The agency added, however, that "any 510(k) for a Class II device for which clinical data are needed to make a determination of substantial equivalence will continue to be subject to initial and supervisory review by FDA and will not be processed by FDA under the special procedures for the Accredited Persons Program."
According to the draft guidance, "An accredited person may review a Class II device that does not have device-specific guidance if: (1), the accredited person has previously completed three successful 510(k) reviews under the third-party program; (2), the accredited person contacts the appropriate CDRH Office of Device Evaluation (ODE) branch chief (or designee) before initiating a 510(k) review for a Class II device without device-specific guidance to confirm that the accredited person meets the criteria in paragraph one above and to identify pertinent issues and review criteria related to this type of device; and (3), the accredited person prepares a summary documenting the discussions and submits it to ODE."
FDA intends to review the pilot program in one year to see if the number of third-party 510(k)s has increased significantly and to verify that the timeliness of the reviews is maintained. The agency will also consider whether particular divisions within CDRH's ODE are devoting disproportionate staff time to presubmission discussions with accredited persons. More details are available on the Web.

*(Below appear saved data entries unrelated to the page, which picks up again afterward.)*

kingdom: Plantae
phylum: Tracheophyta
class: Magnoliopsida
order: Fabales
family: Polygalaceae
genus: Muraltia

CDRH's recently appointed Office of Device Evaluation director, Bernard Statland, MD, made his first public appearance at the AdvaMed (formerly HIMA) annual device submissions workshop in Washington, DC, in July. Statland comes to FDA from the North Shore– Long Island Jewish Health System, where he served as medical director and CEO. He also has held positions with the Public Health Service in New Orleans and the National Institutes of Health Clinical Center. Statland, who earned his medical degree in 1968 from the University of Minnesota, also holds a PhD in biochemistry from the same school (1970). He served his residency at the University of Copenhagen and was later the senior resident for clinical pathology at the University of Minnesota Hospitals.

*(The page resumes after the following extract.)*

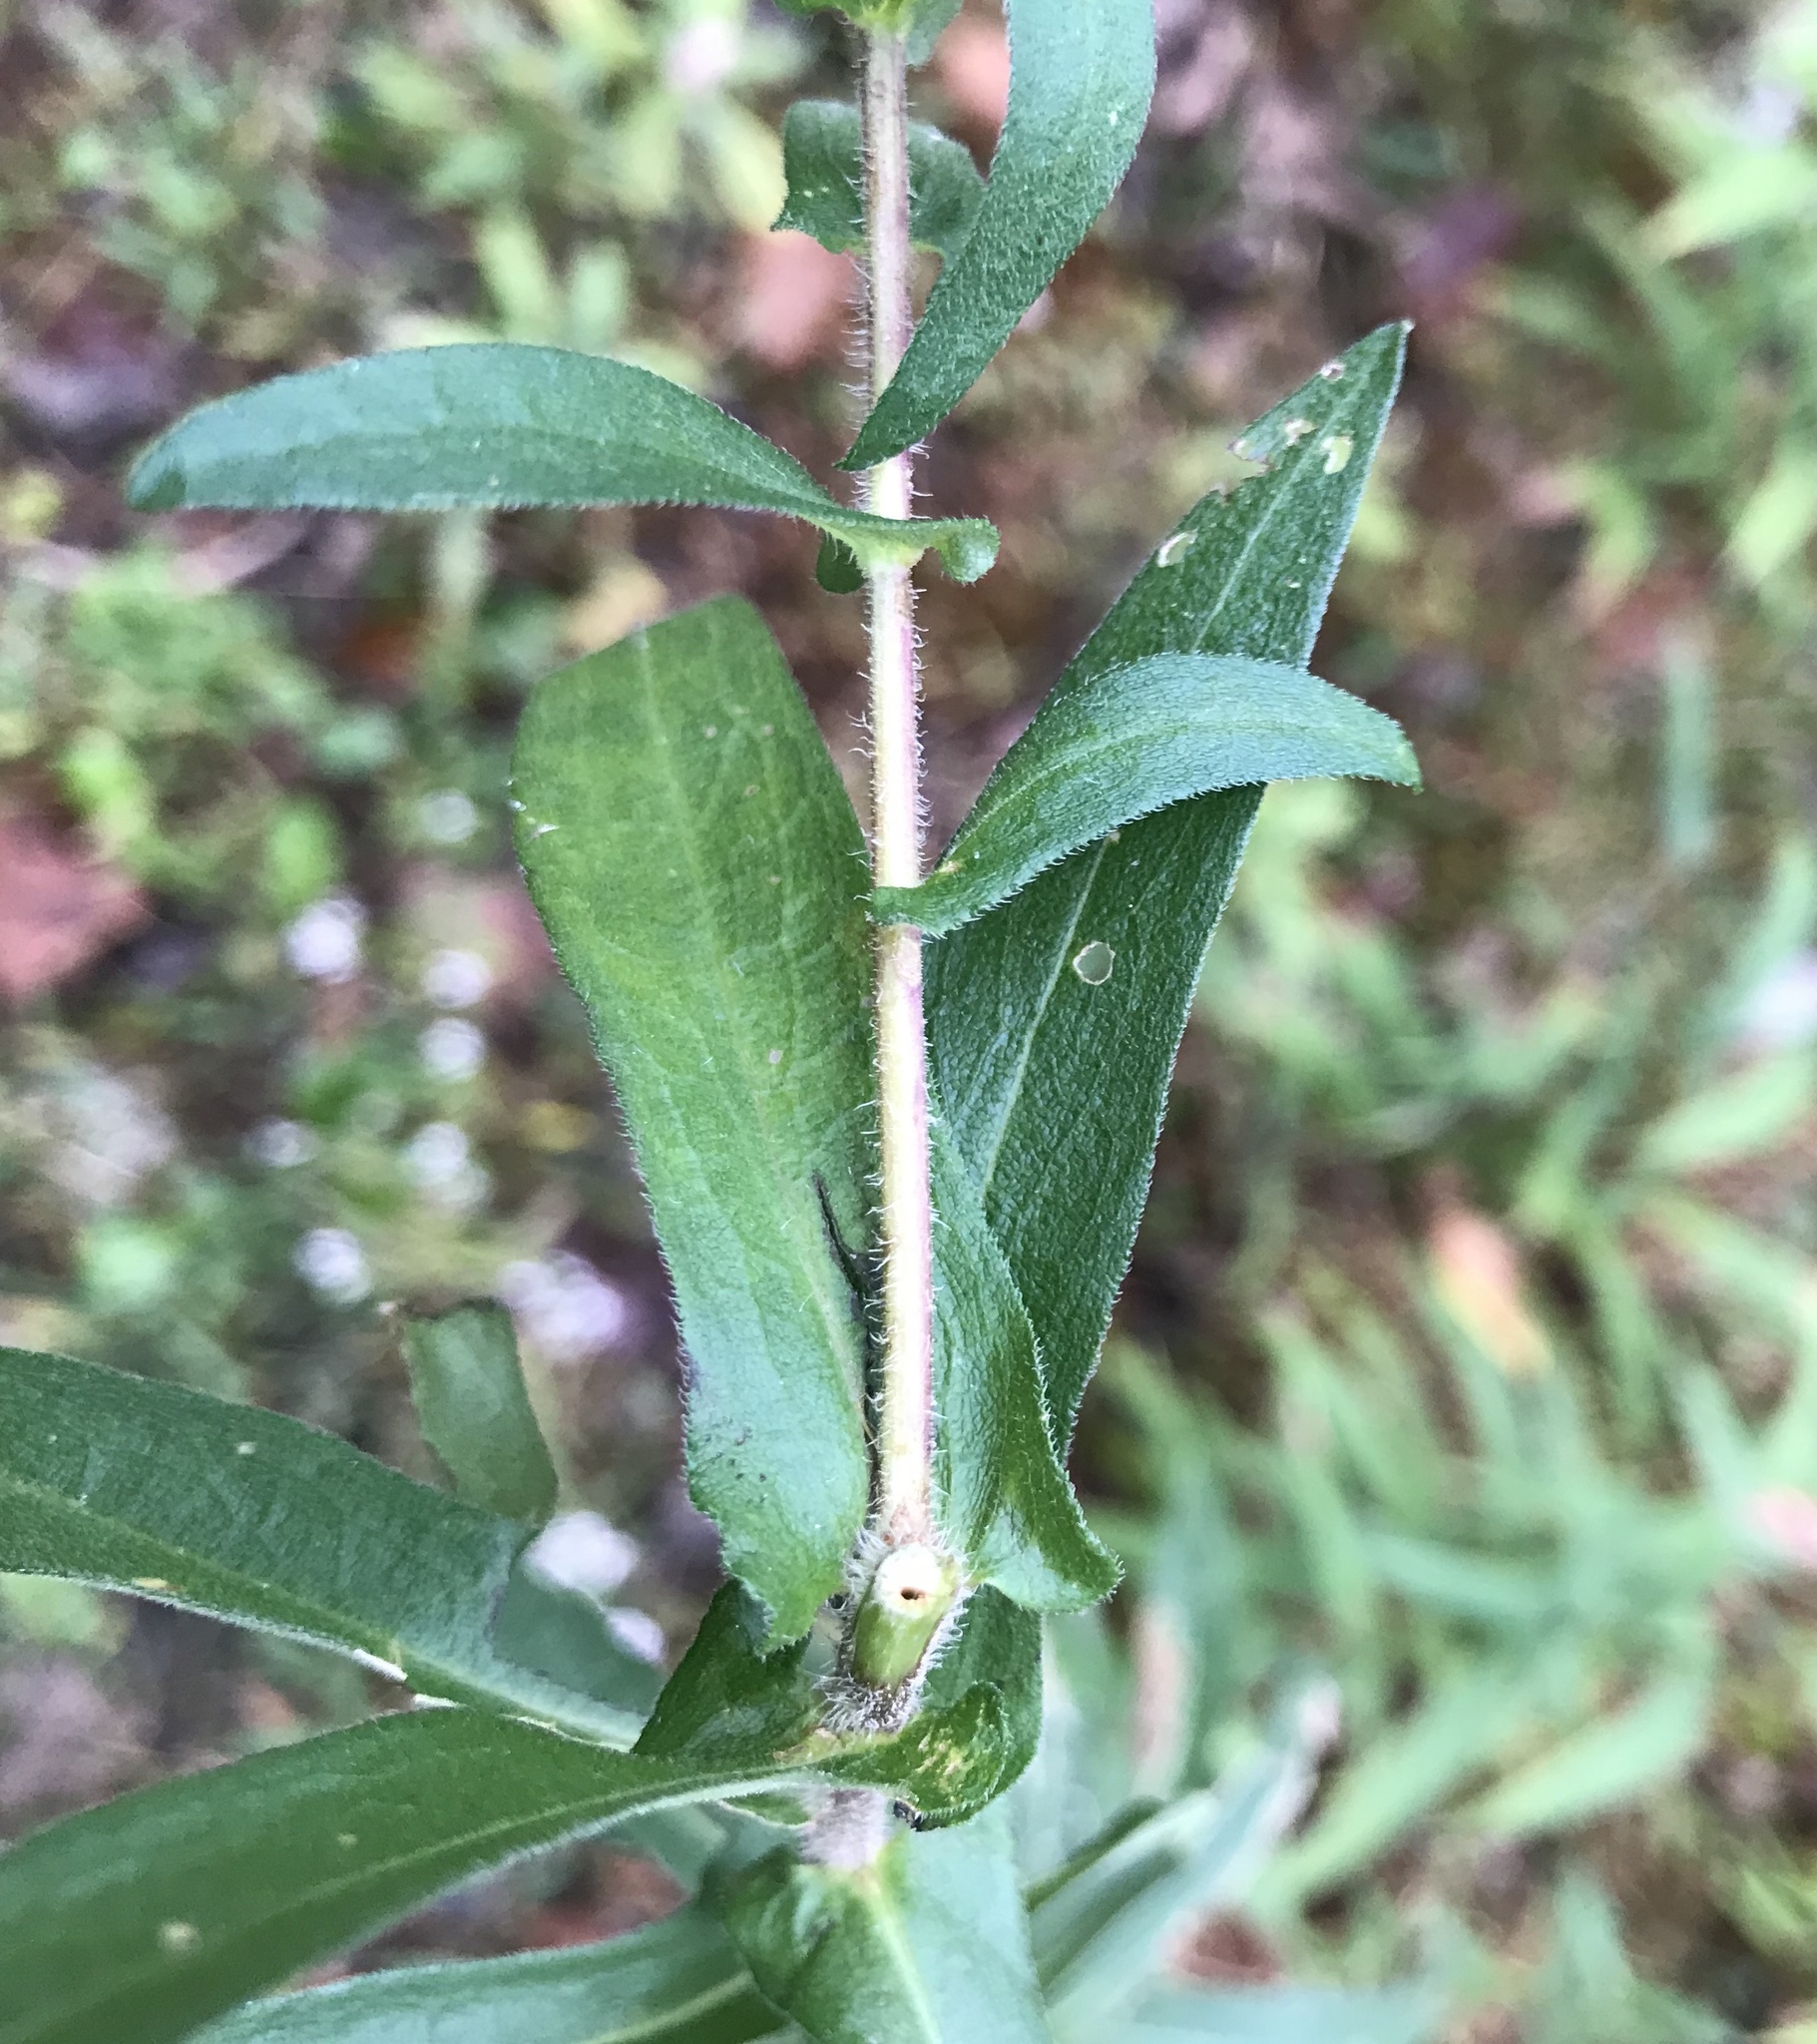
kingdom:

Meanwhile, his predecessor, Susan Alpert, MD, is headed for industry. She accepted a position at C. R. Bard (Murray Hill, NJ) as vice president of regulatory services, effective October 1. Alpert left CDRH late last year to provide leadership for President Clinton's Food Safety Initiative at FDA's Center for Food Safety and Applied Nutrition. In her new capacity at Bard, Alpert will manage the quality, regulatory, medical, clinical, and environmental affairs functions for the company. Alpert is replacing Richard Manthei, who is retiring from C. R. Bard effective this December.
Device manufacturers now have Internet access to search consensus standards by way of CDRH's Web site. The site offers manufacturers the ability to search the agency's database through several means— by standards organization, type of standard, category, product code, reference number, or title. CDRH wants manufacturers to use recognized standards to help expedite the evaluation of premarket submissions. The center says conforming to recognized consensus standards means, in most cases, eliminating the need to review the actual test data for those aspects of the device addressed by the standards.
James G. Dickinson is a veteran reporter on regulatory affairs in the medical device industry.